In yesterday’s New York Times’ Modern Love essay, the author is a newly separated woman whose husband had an affair by way of the Craigslist Casual Encounters section. So, the woman decides to post her own ad (who can blame her?).
What follows is a pretty relatable foray into the world of Casual Encounters by someone who is a bit more buttoned-up than the usual posters. I don’t mean that in a bad way — it’s just that Casual Encounters isn’t for everybody, and exploring the world can be an eye-opening and thoughtful experience if you’re someone who isn’t after what the site is strictly offering, which is to say, sex.
In college, for some reason, my friends and I would frequently find ourselves posting ads on Craigslist Casual Encounters, “as a joke.” The joke part was that none of us had any intention of actually meeting up with someone. The attention and curiosity, the excitement of opening up they emails as the poured in? That was all real.
We’d first create a silly email address on yahoo or hotmail, and then post what seemed to us to be an absurd listing in places very specific to our school: the campus library, a certain dorm, etc.

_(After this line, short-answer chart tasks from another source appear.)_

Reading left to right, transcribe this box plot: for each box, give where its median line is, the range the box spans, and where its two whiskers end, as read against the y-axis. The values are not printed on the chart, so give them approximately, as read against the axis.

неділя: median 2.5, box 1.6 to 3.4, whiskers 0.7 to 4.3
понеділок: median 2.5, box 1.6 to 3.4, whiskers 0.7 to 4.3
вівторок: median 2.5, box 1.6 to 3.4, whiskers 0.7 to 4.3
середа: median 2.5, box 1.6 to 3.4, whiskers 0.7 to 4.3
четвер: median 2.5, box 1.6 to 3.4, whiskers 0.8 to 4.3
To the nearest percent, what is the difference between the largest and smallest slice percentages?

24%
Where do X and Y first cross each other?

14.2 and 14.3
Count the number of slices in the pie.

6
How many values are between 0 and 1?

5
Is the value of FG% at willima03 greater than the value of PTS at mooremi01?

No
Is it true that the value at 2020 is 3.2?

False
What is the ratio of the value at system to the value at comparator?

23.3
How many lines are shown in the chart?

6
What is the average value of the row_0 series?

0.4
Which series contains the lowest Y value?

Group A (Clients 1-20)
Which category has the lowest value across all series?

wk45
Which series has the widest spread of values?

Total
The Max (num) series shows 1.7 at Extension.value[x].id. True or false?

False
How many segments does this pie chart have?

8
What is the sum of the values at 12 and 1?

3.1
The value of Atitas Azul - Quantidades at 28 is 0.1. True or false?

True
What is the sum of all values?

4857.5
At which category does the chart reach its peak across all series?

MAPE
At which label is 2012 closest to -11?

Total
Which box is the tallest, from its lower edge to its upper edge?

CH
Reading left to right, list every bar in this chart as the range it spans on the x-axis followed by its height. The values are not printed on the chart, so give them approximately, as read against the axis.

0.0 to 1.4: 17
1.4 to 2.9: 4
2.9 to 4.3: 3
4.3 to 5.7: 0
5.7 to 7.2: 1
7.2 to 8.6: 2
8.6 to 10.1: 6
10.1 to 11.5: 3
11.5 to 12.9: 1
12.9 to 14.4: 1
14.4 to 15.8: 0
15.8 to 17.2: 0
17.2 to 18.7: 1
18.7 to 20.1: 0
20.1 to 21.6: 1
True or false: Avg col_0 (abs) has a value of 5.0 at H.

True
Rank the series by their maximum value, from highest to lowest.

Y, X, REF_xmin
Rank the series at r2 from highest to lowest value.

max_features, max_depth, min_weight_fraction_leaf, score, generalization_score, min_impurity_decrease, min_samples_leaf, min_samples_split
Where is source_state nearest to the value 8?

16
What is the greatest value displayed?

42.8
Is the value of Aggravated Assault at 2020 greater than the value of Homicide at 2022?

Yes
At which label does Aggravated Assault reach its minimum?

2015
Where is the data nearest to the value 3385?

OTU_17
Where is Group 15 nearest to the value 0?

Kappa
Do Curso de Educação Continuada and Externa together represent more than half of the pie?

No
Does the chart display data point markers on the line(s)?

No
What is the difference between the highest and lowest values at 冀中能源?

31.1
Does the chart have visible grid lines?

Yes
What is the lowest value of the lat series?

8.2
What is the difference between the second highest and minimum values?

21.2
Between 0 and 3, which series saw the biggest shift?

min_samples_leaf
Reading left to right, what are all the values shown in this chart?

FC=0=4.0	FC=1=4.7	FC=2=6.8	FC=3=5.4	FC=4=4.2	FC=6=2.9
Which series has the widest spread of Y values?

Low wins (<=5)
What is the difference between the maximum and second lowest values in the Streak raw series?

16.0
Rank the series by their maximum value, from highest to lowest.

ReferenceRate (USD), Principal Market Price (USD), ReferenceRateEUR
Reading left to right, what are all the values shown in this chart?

Then, we’d all sit at a computer, giggling and waiting for the answers to start rolling in, which they always did, even at 2 in the morning on a Tuesday night. We’d shriek over the lewd photos, and write back saucy messages, giggling “oh my God!” the whole time.
But then, inevitably, we’d get hooked — on the guy who wrote back to our impossibly ridiculous message, on the guy who seemed normal, on the guy who we hypothesized was a professor at the school. Like the author of the Modern Love essay, we learned it was easy to delude yourself into thinking it was a friendly email conversation this guy was after, and not something more.
But in the end, the guy would give up, or we would forget, and lose the password to the email address, and the adventure would be over.
Because Craigslist is great for, well, casual encounters.
But if you’re a buttoned-up girl looking for something a little more meaningful, you’ve got to look somewhere else.